Debora Diniz: Resista sem medo e tenha esperança

Em sua nova coluna, Debora Diniz relembra as reviravoltas políticas do Brasil e pede “não tomaremos para nós a desesperança como espírito de luta”

Na Marie Claire

Há três meses minha vida sofreu uma reviravolta. Passei a ser alvo de fanáticos que ameaçam e perseguem. Dizem que sou “inimiga do Brasil” porque falo em direitos humanos, racismo ou homofobia. Levo-os a sério, registro cada mensagem fora do tom. Mas resolvi que não iria me silenciar. Nem mesmo me intimidar. Não perco o sono ou a energia para lutar com o que sei fazer: falar e ouvir, escrever e ensinar.

● MATERIAL FORNECIDO:
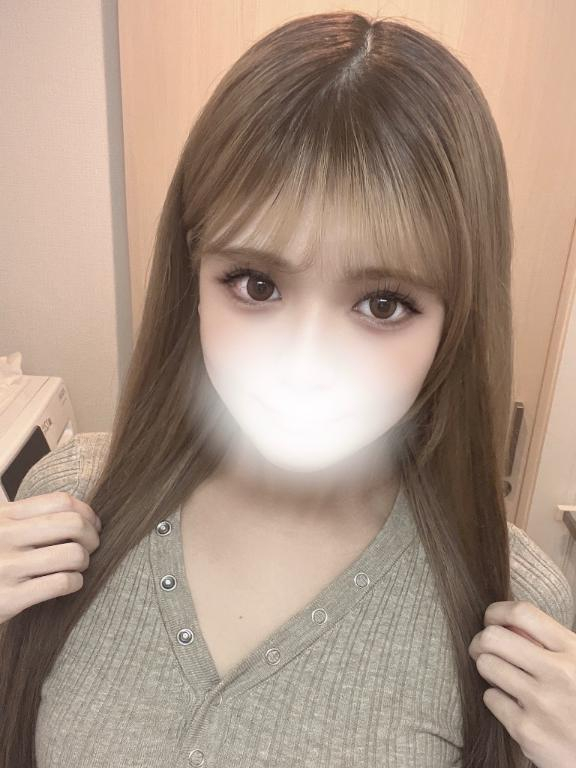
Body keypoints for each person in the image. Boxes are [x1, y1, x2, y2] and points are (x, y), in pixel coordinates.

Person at [1, 11, 573, 768]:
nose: (305, 363)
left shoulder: (513, 605)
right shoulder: (70, 504)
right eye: (256, 284)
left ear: (453, 326)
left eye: (383, 304)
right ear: (193, 278)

● TAREFA:
Transcreva na íntegra o trecho do documento, mantendo cada palavra e cada sinal de pontuação tal como aparecem.

● RESULTADO:
Debora Diniz: Resista sem medo e tenha esperança

Em sua nova coluna, Debora Diniz relembra as reviravoltas políticas do Brasil e pede “não tomaremos para nós a desesperança como espírito de luta”

Na Marie Claire

Há três meses minha vida sofreu uma reviravolta. Passei a ser alvo de fanáticos que ameaçam e perseguem. Dizem que sou “inimiga do Brasil” porque falo em direitos humanos, racismo ou homofobia. Levo-os a sério, registro cada mensagem fora do tom. Mas resolvi que não iria me silenciar. Nem mesmo me intimidar. Não perco o sono ou a energia para lutar com o que sei fazer: falar e ouvir, escrever e ensinar.